## TEXTO EXTRAÍDO
________________
O
mar é belo e terrível, essa sentença ecoava na minha mente
flutuante quando avistei, de rabo de olho, três cabeças sendo
arrastadas por uma forte corrente para dentro do oceano. Creio nunca
ter agido com tamanha determinação na minha vida, pois no instante
seguinte deitei sobre a prancha e me pus a remar naquela direção o
mais rápido possível. Na cruzada gritei para outro surfista que
estava próximo sem esperar por sua reação.
Remei
cerca de 100 metros até alcançar o primeiro dos náufragos, um
senhor que boiava com relativa tranquilidade. Sem pensar muito a
respeito prossegui remando na direção de dois garotos que se debatiam e afundavam para em seguida emergirem novamente. Porém,
quando consegui alcançá-los, ambos haviam desaparecido em meio
aquela água escura e turbulenta. Num piscar de olhos eles haviam
sido engolidos pelo mar.
________________
## ENUNCIADO 1
Responda, com base no relato do resgate no mar:
(a) Quantas cabeças foram avistadas sendo arrastadas pela corrente?
(b) Que distância aproximada foi percorrida a remo até o primeiro náufrago?
(c) Como boiava o primeiro náufrago alcançado?
## ENUNCIADO 2
Prossiga o relato do resgate no mar a partir do ponto em que ele termina.
O material não tem relação com este exercício.

## REGISTROS EXTRAÍDOS
________________
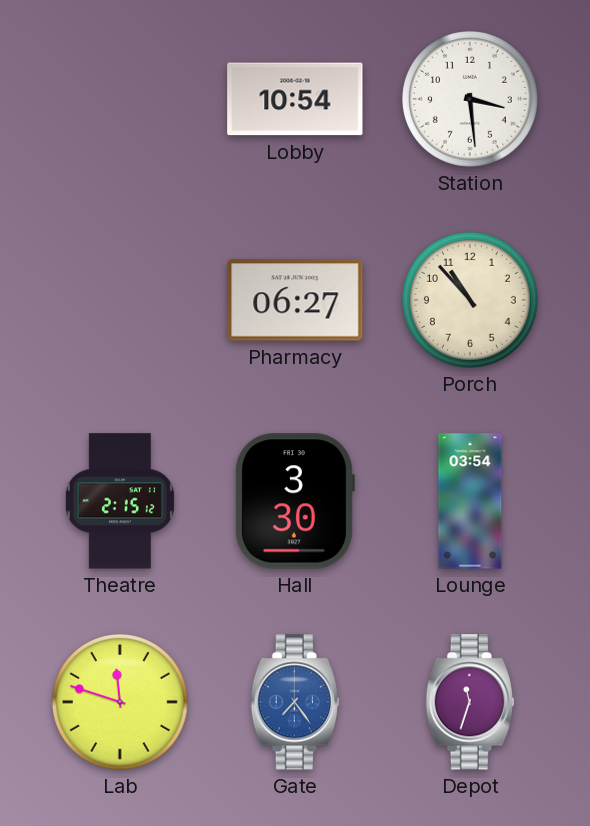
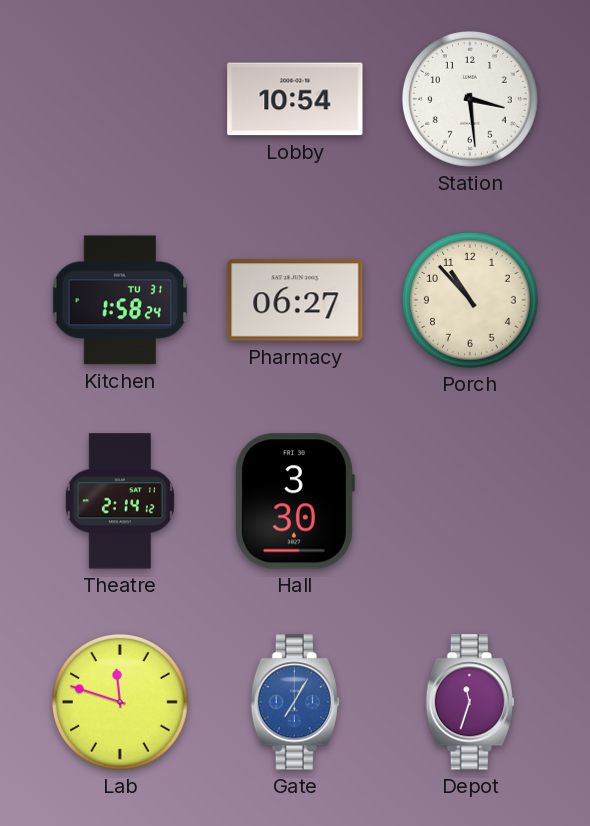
Kitchen: none -> 1:58
Theatre: 2:15 -> 2:14
Lounge: 03:54 -> none
Gate: 7:24 -> 7:05
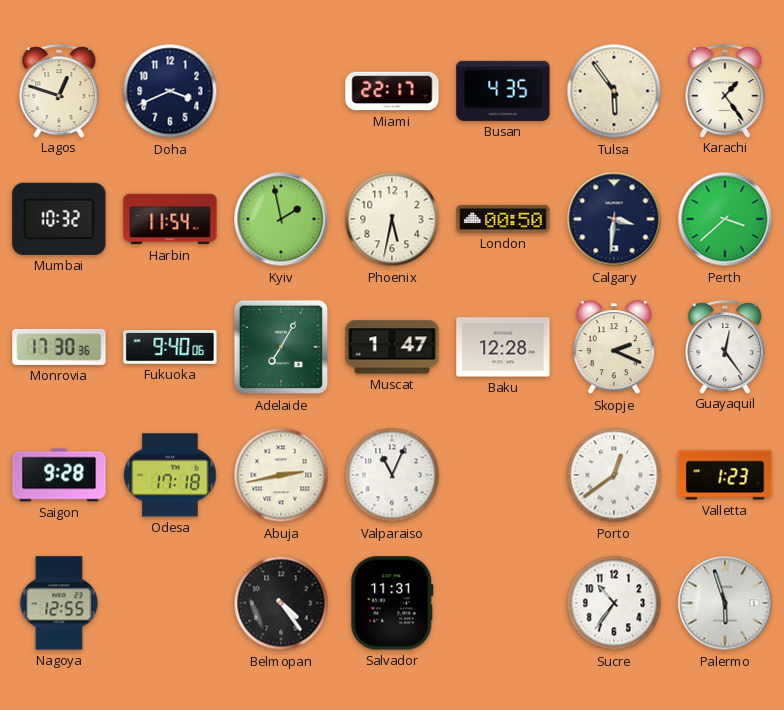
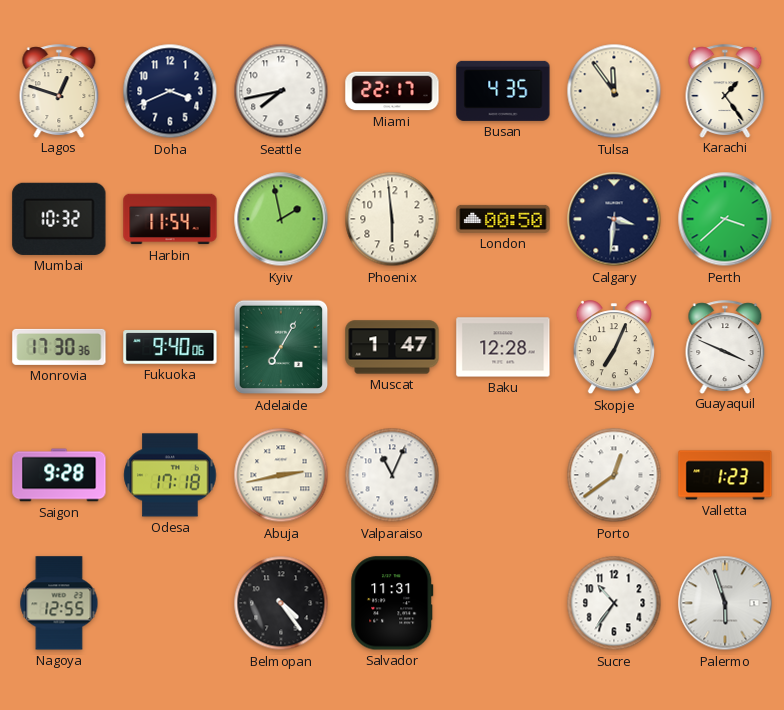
Seattle: none -> 7:43
Tulsa: 5:54 -> 11:54
Phoenix: 5:32 -> 5:59
Skopje: 2:19 -> 7:04
Guayaquil: 12:24 -> 3:49
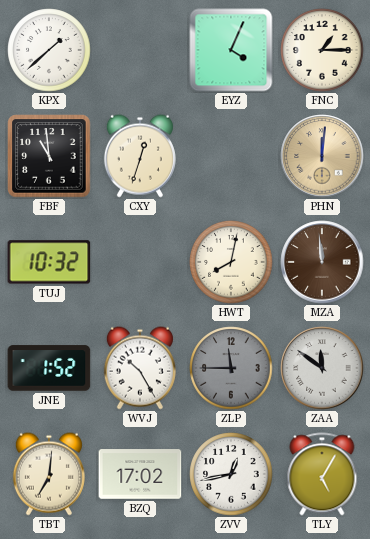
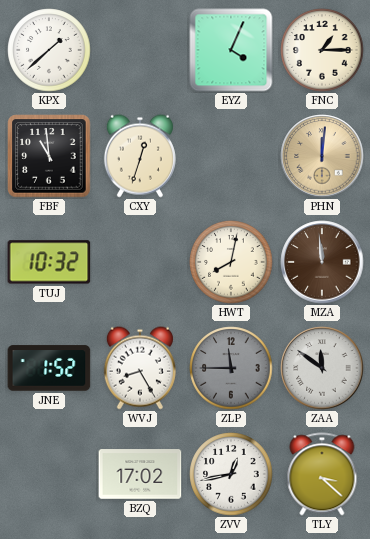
WVJ: 10:25 -> 8:25
TBT: 7:01 -> none
TLY: 5:05 -> 3:22
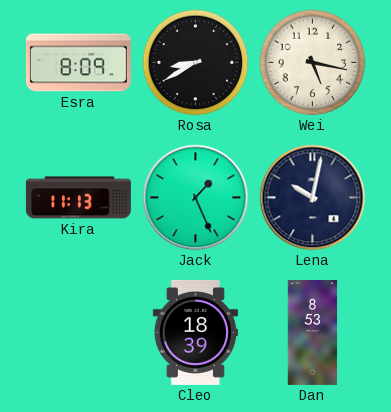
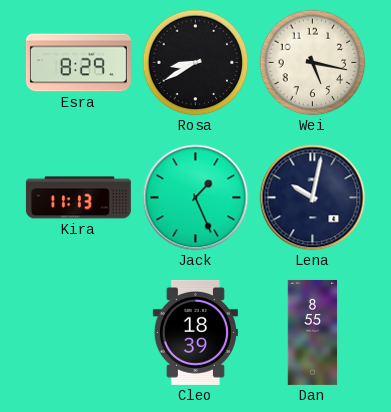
Esra: 8:09 -> 8:29
Dan: 8:53 -> 8:55
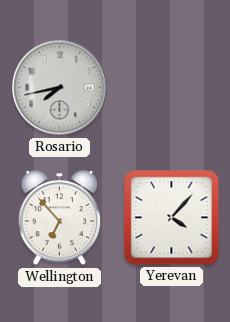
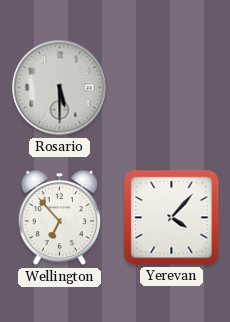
Rosario: 7:43 -> 5:30
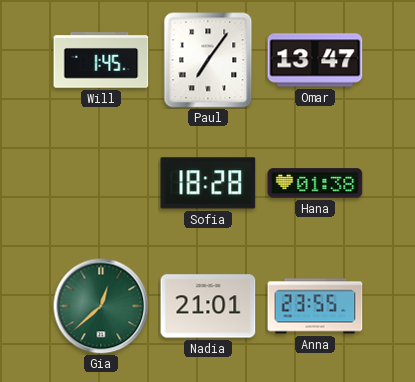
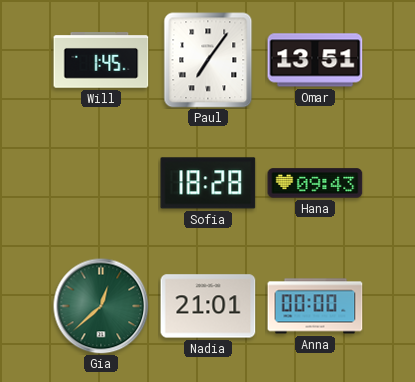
Omar: 13:47 -> 13:51
Hana: 01:38 -> 09:43
Anna: 23:55 -> 00:00
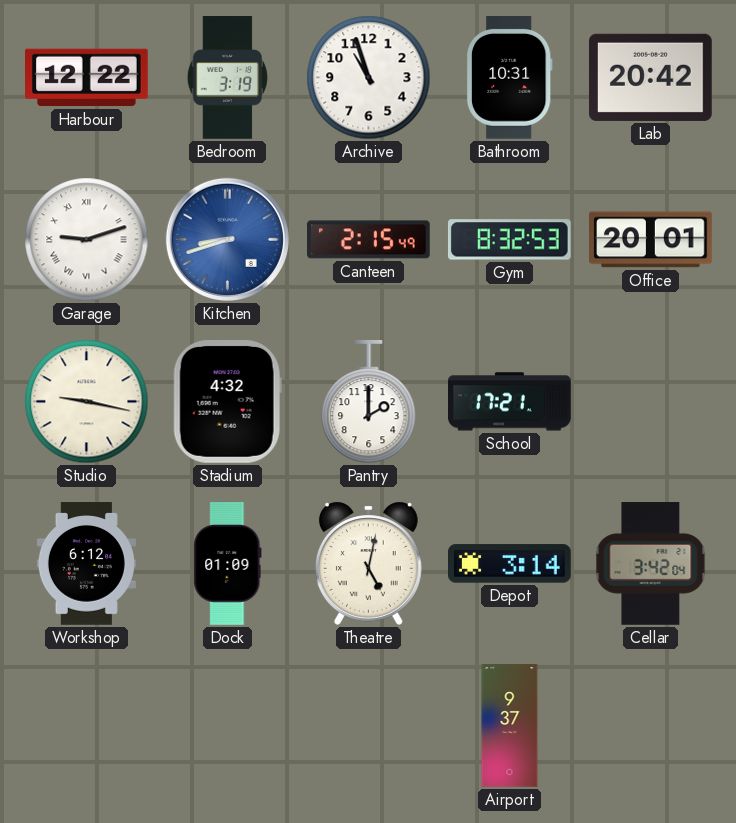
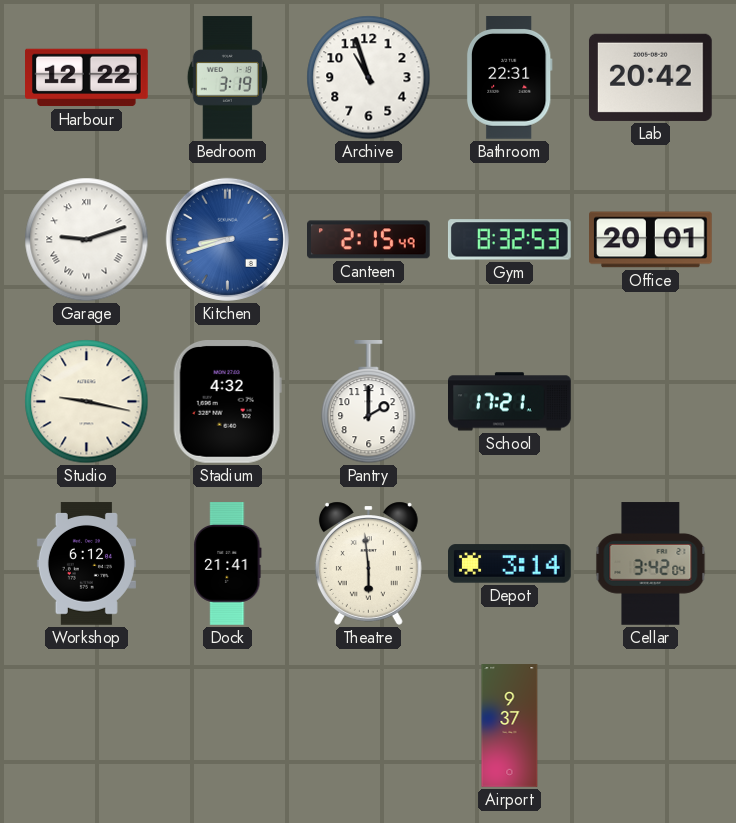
Bathroom: 10:31 -> 22:31
Dock: 01:09 -> 21:41
Theatre: 5:02 -> 5:59
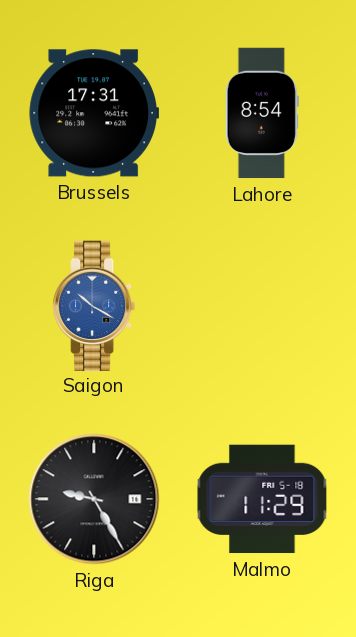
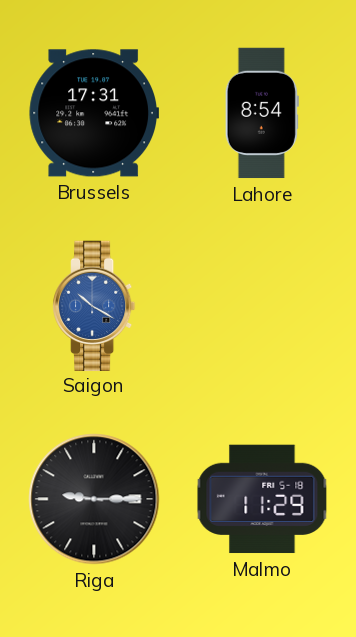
Riga: 9:25 -> 9:15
________________
## RESULTADO 1
(a) Três.
(b) Cerca de 100 metros.
(c) Com relativa tranquilidade.

## RESULTADO 2
Alguns
minutos antes eu estava remando rumo à última arrebentação,
atravessando colunas incessantes de espuma em busca de uma condição
menos instável. Porém, o mar estava tremendamente agitado e eu
teria que remar muito para chegar lá fora. Em meio aquela ressaca
sentei sobre a prancha e ponderei a respeito do que fazer. Estava
sozinho, longe da minha melhor condição física e, o mais
surpreendente para mim, com medo.
Nunca
antes havia desistido de entrar sem ao menos tentar, sempre respeitei
meus limites face às condições, mas nunca havia desistido de
antemão. Contudo, dessa vez algo me dizia que não valia a pena o
esforço, que era melhor deixar assim. Diante destas considerações inspirei fundo, um tanto
quanto decepcionado comigo mesmo, e retornei a balançante
arrebentação intermediária.
Naquele
momento questionava o que teria acontecido comigo. Quem era aquele
indivíduo hesitante sentado sobre aquela tábua dentro d'água?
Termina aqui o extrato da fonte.